Initially, It's easy for us to learn that we can compare the value of them and insert nums2 to its proper position in num1.

 

 

void merge(int* nums1, int nums1Size, int m, int* nums2, int nums2Size, int n){
    for(int index = m + n - 1, p1 = m - 1, p2 = n - 1; index >= 0;index--)
    {
        if(nums1[p1] < nums2[p2])// nums[p1] < nums[p2] move to num1[index], move p2 
            nums1[index] = nums2[p2--];
    }
}

But it's hard for us to handle the conflict when it comes to nums1[p1] = 3 and nums[p2] = 2.One possible version is that we can move 3 backforward. Therefore, we added an if branch statement.

 

void merge(int* nums1, int nums1Size, int m, int* nums2, int nums2Size, int n){
    for(int index = m + n - 1, p1 = m - 1, p2 = n - 1; index >= 0;index--)
    {
        if(nums1[p1] < nums2[p2])// nums[p1] < nums[p2] move to num1[index], move p2 
            nums1[index] = nums2[p2--];
        else if(nums2[p2] < nums1[p1])//nums[p2] < nums[p1] move to num1[index], move p1 
            nums1[index] = nums1[p1--];
    }
}

However, you will find that p2 come to its end.Therefore, we just need to insert and take each item of num1.

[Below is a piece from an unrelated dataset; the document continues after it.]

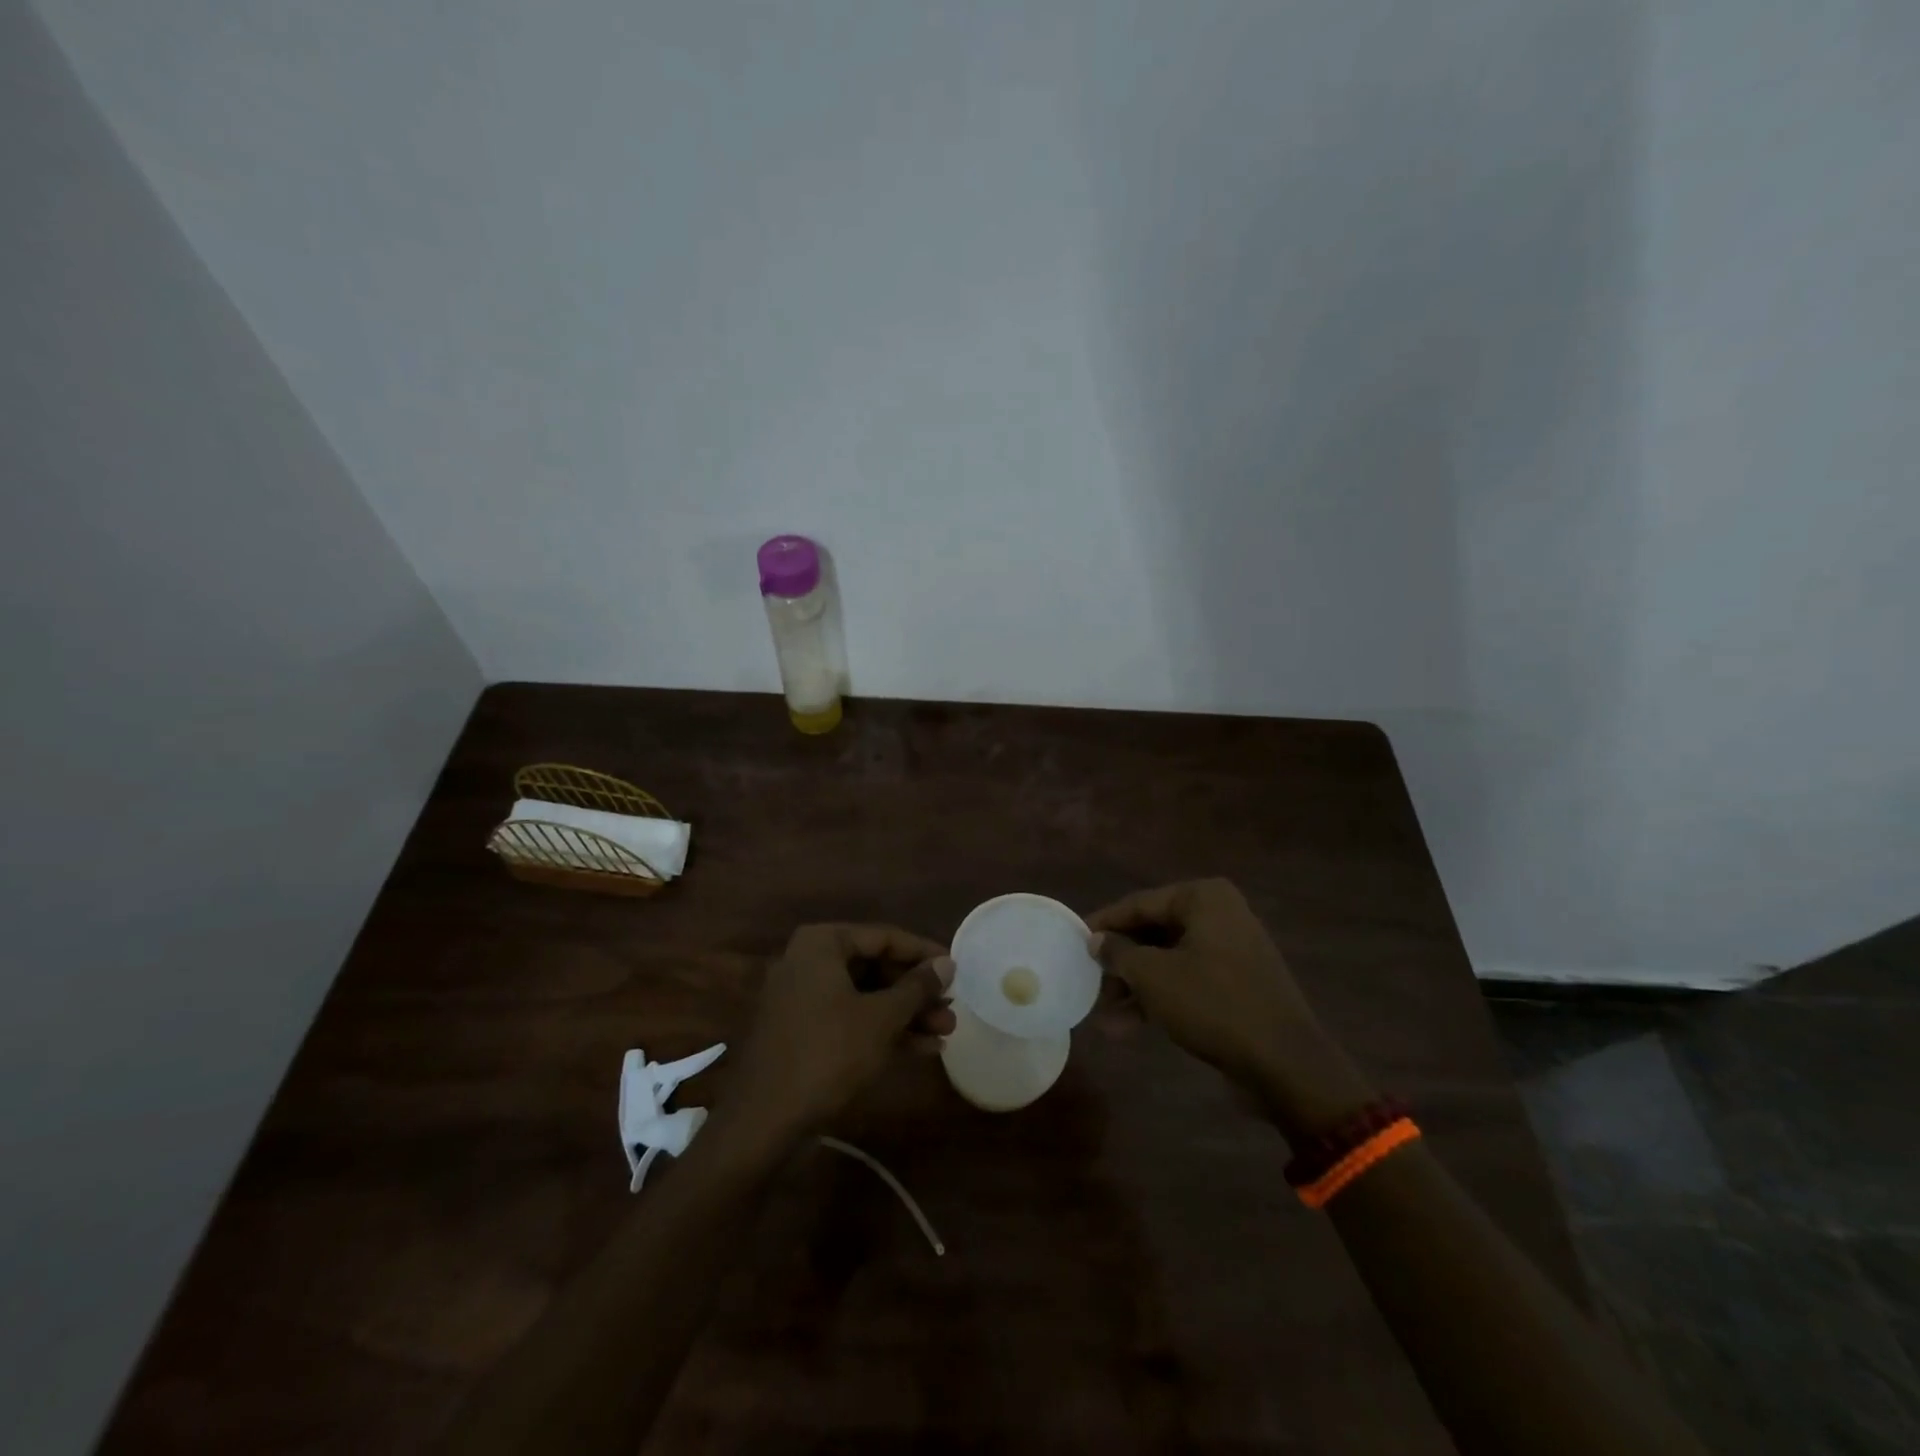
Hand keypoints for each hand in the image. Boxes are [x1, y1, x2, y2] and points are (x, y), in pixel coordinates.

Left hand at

void merge(int* nums1, int nums1Size, int m, int* nums2, int nums2Size, int n){
    for(int index = m + n - 1, p1 = m - 1, p2 = n - 1; index >= 0;index--)
    {
        if(p1 < 0)//nums1 run out, get nums2
            nums1[index] = nums2[p2--];
        else if(p2 < 0)//nums2 run out, nums1 is fun ,break
            break;
        else if(nums1[p1] < nums2[p2])// nums[p1] < nums[p2] move to num1[index], move p2 
            nums1[index] = nums2[p2--];
        else if(nums2[p2] < nums1[p1])//nums[p2] < nums[p1] move to num1[index], move p1 
            nums1[index] = nums1[p1--];
    }
}

 

Key word:Two pointer,Array,Sorting,Merge